Structured pose outputs:
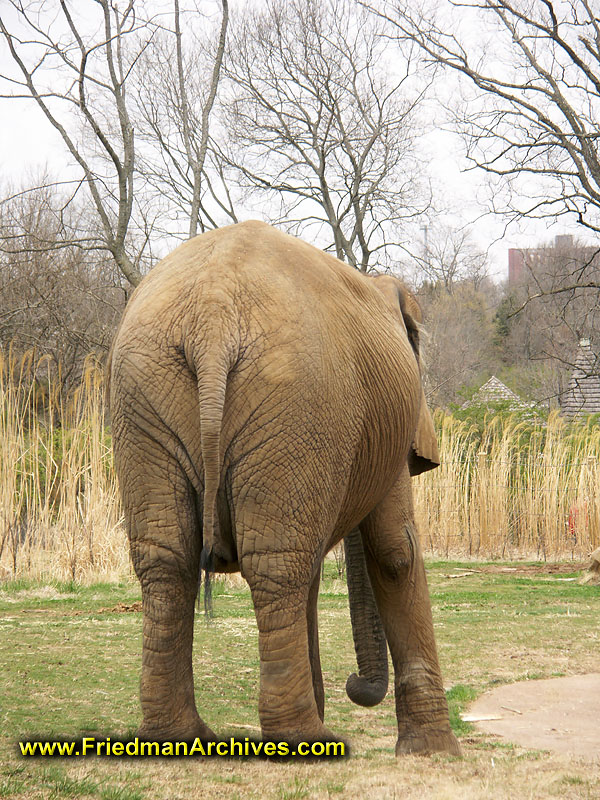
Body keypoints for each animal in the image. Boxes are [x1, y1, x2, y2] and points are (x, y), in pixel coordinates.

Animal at [108, 219, 462, 756]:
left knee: (170, 560)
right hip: (294, 399)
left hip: (146, 398)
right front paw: (437, 754)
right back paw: (306, 741)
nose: (354, 684)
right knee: (279, 564)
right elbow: (395, 552)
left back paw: (183, 738)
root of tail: (213, 315)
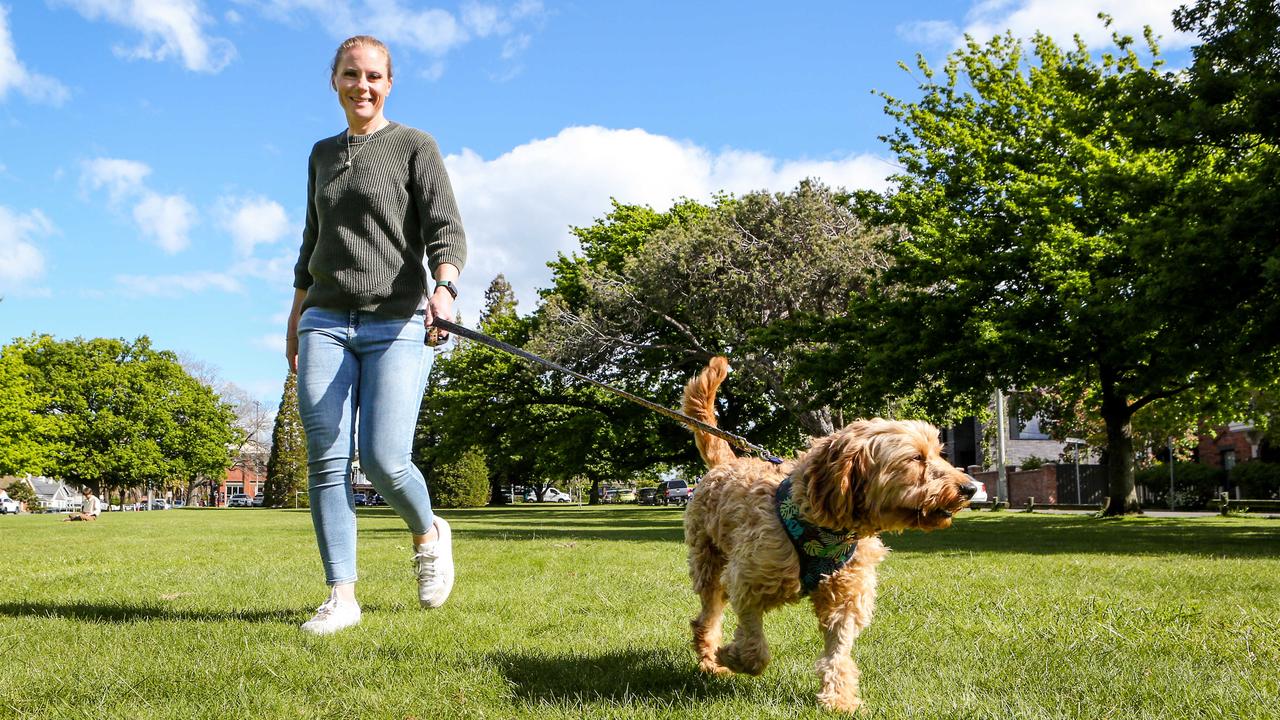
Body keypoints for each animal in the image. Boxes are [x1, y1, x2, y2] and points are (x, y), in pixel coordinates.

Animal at [686, 353, 972, 712]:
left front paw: (839, 698)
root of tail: (727, 463)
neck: (828, 527)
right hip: (708, 561)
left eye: (937, 453)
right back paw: (710, 659)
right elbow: (755, 645)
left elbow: (838, 652)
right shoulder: (748, 579)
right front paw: (732, 657)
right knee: (707, 616)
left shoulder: (846, 595)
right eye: (916, 458)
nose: (970, 488)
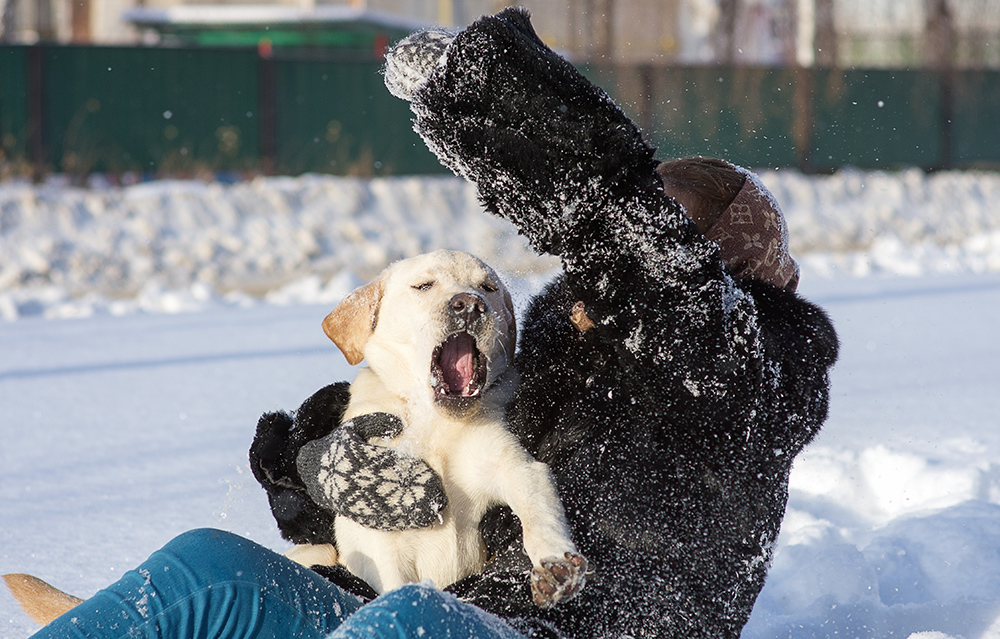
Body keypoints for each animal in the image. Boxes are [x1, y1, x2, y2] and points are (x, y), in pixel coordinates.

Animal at [290, 249, 584, 604]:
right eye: (423, 285)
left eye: (487, 287)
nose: (469, 304)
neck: (436, 422)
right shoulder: (381, 537)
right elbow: (393, 578)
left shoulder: (514, 467)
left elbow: (538, 512)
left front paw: (555, 564)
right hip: (313, 552)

▸ **Exercise details**: Using the records above, repeat exactly the run of lines that starts with the line with "left knee: (170, 560)" and goes on through the line with "left eye: (487, 287)"; omit each picture.

▸ **Answer to this exercise**:
left knee: (170, 560)
right hip: (294, 399)
left hip: (146, 398)
right front paw: (437, 754)
right back paw: (306, 741)
nose: (354, 684)
right knee: (279, 564)
right elbow: (395, 552)
left back paw: (183, 738)
root of tail: (213, 315)
Body keypoints for each animal in the image. Boxes are [x1, y1, x2, y2] and points are (x, y), in pixel coordinates.

Animal at [686, 353, 972, 712]:
left front paw: (839, 698)
root of tail: (727, 463)
neck: (828, 527)
right hip: (708, 561)
left eye: (937, 453)
right back paw: (710, 659)
right elbow: (755, 645)
left elbow: (838, 652)
right shoulder: (748, 579)
right front paw: (732, 657)
right knee: (707, 616)
left shoulder: (846, 595)
right eye: (916, 458)
nose: (970, 488)
Body keypoints for each animal in the image. Boxes are [x1, y1, x2, y2] and points are (x, y), in pixel coordinates.

Animal at [290, 249, 584, 604]:
right eye: (423, 285)
left eye: (487, 287)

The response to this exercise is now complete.